His lawyer, Graciana Peñafort, said the cause was respiratory failure. Timerman had been under treatment for liver cancer, she said.
“He was very deteriorated physically, and his heart simply did not tolerate any more,” Peñafort said.
Timerman was foreign minister under President Cristina Fernández from 2010 until 2015, the year she left office. His tenure was marked by increasing tension between Argentina and the United States. He had served as Argentina’s ambassador in Washington from 2007 to 2010.
The memorandum of understanding that Timerman signed with Iran in 2013 was billed as an effort to get answers from the Iranians who were accused of carrying out the suicide bombing of the Jewish community center, the Argentine Israeli Mutual Association, or AMIA, in which 85 people were killed and some 300 injured.
The deal, which called for the two countries to set up a joint commission to investigate the bombing, was approved by Congress but later declared unconstitutional. Iran has long denied any involvement in the bombing, for which no one has been convicted.
In 2006, Argentine prosecutors accused top Iranian officials, including former President Akbar Hashemi Rafsanjani, as well as Imad Mugniyah, a Lebanese senior commander of the militant group Hezbollah, with being involved in the attack. Mugniyah was assassinated in 2008, and Rafsanjani died in 2017.
Federal prosecutor Alberto Nisman characterized the agreement with Iran as part of a cover-up to ensure that Iranians would never face justice. He contended that the memorandum was the first step toward canceling fugitive notices, known as red notices, that had been filed with Interpol, the international police organization; the notices had prevented the suspects from traveling freely.
Shorty after he made the accusation against Fernández and Timerman, Nisman, in January 2015, was found dead in his luxury apartment in Buenos Aires with a gunshot wound to the head. The death remains unsolved.
In December 2017, a federal judge, Claudio Bonadio, ordered that Timerman and several other key officials in Fernández’s government be taken into custody for their role in the agreement with Iran. Timerman was granted home detention because of his illness.
Bonadio said there was enough evidence to indict Fernández and her former allies for treason because they had sought “impunity for the Iranian nationals accused of the attack on the AMIA headquarters and to normalize relations between the two states.”
Shortly after the judge’s decision, The New York Times published an opinion piece by Timerman in which he called himself a “political prisoner.”
As part of his indictment, Bonadio also claimed that Ronald K. Noble, an American citizen and a former New York University law professor who led Interpol from 2000 to 2014, was also part of the cover-up.
Noble has disputed that accusation.
He wrote on Twitter on Sunday that Timerman had “died under a cloud of false accusations because #Argentina’s judiciary failed to conduct a thorough investigation.”
Also on Twitter, Fernández said that Timerman, as a Jew, had been particularly interested in making sure that those who carried out the 1994 bombing were brought to justice.
“Héctor got sick due to the pain and suffering provoked by the irrational and unjust attack that we both suffered due to the signing of the memorandum of understanding with Iran,” Fernández wrote.
Timerman’s efforts to receive medical treatment in the United States were derailed when his U.S. visa was canceled following the indictment. Although the visa was reinstated, allowing him to travel, supporters say the lapse cost him precious time.
“His respiratory issue was the tragic result in the delay of being able to travel to the United States in January 2018,” Peñafort, his lawyer, said in a text message. “When he finally got to the United States, it was too late to carry out the treatment that would have improved his living conditions in these last months.”

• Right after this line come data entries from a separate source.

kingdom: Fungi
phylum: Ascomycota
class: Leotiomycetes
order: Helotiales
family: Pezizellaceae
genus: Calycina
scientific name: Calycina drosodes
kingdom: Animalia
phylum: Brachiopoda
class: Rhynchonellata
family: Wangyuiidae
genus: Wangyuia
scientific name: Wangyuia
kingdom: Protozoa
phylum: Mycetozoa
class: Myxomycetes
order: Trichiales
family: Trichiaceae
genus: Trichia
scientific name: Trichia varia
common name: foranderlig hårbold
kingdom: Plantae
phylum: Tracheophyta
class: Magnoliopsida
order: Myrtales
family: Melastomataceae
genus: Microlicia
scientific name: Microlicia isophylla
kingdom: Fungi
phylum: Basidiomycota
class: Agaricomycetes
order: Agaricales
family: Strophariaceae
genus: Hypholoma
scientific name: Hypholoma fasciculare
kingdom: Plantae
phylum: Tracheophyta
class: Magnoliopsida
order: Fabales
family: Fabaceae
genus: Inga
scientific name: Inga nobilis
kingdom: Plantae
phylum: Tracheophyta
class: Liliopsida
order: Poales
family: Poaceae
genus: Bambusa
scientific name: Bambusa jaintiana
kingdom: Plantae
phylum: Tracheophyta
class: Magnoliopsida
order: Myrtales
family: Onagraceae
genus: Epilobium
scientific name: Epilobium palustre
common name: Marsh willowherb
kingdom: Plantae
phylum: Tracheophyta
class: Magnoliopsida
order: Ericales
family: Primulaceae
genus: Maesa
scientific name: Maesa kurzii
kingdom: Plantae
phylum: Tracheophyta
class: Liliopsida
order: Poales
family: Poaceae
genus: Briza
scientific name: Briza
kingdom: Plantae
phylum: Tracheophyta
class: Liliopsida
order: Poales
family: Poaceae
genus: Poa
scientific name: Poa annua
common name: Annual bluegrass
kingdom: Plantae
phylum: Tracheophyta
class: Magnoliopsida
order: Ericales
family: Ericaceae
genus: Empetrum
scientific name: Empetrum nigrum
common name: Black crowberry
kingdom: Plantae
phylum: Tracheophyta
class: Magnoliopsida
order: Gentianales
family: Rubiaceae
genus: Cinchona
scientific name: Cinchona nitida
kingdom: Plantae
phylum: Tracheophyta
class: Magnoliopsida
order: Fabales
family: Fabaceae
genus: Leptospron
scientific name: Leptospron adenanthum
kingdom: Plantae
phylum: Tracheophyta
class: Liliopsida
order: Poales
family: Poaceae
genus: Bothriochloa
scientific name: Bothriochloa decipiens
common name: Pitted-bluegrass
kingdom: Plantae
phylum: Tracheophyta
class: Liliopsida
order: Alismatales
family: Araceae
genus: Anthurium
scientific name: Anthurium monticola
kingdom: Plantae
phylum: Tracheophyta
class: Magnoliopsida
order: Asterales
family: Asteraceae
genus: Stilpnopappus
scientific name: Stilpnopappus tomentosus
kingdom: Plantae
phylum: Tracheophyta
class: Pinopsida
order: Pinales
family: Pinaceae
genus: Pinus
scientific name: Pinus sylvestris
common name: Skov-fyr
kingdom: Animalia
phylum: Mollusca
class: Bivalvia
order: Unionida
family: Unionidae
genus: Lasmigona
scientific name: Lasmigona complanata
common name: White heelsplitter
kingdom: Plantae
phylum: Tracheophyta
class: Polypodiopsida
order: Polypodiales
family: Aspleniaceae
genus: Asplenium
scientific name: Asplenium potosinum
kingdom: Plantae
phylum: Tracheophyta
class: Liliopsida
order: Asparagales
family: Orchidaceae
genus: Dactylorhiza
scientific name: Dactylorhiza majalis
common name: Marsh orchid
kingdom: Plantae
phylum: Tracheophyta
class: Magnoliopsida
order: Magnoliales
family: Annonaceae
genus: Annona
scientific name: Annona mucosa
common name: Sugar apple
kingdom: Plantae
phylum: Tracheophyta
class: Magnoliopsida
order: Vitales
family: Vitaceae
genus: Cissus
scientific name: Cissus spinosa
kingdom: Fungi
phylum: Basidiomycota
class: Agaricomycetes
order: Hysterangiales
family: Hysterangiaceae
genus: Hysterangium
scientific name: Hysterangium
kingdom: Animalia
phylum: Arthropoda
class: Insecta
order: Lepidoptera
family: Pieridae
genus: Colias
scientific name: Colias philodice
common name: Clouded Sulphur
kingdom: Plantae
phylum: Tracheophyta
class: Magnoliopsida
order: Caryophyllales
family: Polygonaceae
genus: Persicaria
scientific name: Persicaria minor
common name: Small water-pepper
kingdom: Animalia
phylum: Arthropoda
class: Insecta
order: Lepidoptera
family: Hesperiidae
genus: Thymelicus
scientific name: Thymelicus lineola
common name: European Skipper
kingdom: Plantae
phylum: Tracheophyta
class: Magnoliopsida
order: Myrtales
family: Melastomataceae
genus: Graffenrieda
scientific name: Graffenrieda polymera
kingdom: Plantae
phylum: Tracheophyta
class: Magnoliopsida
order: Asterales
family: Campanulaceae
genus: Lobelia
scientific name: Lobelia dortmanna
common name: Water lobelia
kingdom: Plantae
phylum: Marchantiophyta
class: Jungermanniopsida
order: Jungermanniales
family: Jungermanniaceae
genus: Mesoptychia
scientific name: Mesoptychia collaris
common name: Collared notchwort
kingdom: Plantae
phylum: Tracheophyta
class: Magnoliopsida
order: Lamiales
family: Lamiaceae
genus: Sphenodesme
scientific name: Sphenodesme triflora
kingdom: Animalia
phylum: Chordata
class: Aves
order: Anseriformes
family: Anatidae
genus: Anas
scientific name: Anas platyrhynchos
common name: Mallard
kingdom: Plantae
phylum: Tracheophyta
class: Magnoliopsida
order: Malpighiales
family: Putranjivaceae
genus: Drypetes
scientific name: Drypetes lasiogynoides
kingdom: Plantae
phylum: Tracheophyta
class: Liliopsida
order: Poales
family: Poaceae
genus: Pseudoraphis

Before joining the government, Timerman was a journalist, following in the footsteps of his father, Jacobo Timerman, a prominent journalist who was imprisoned and tortured by the brutal military dictatorship that ruled the country from 1976 to 1981. Jacobo Timerman’s case inspired an international human rights furor, which led to his release.
Héctor Timerman was born in Buenos Aires on Dec. 16, 1953. He got his start as a journalist at publications his father helped start. From 1978 to 1984 he lived in exile in the United States, obtaining a master’s degree in international relations from Columbia University in 1981. He became a naturalized U.S. citizen but gave up his citizenship in 2006.
In addition to his work as a journalist, Timerman was also a human-rights activist and a founder of the human rights group Americas Watch.
He is survived by his wife, Anabel Sielecki, and two daughters, Amanda and Jordana.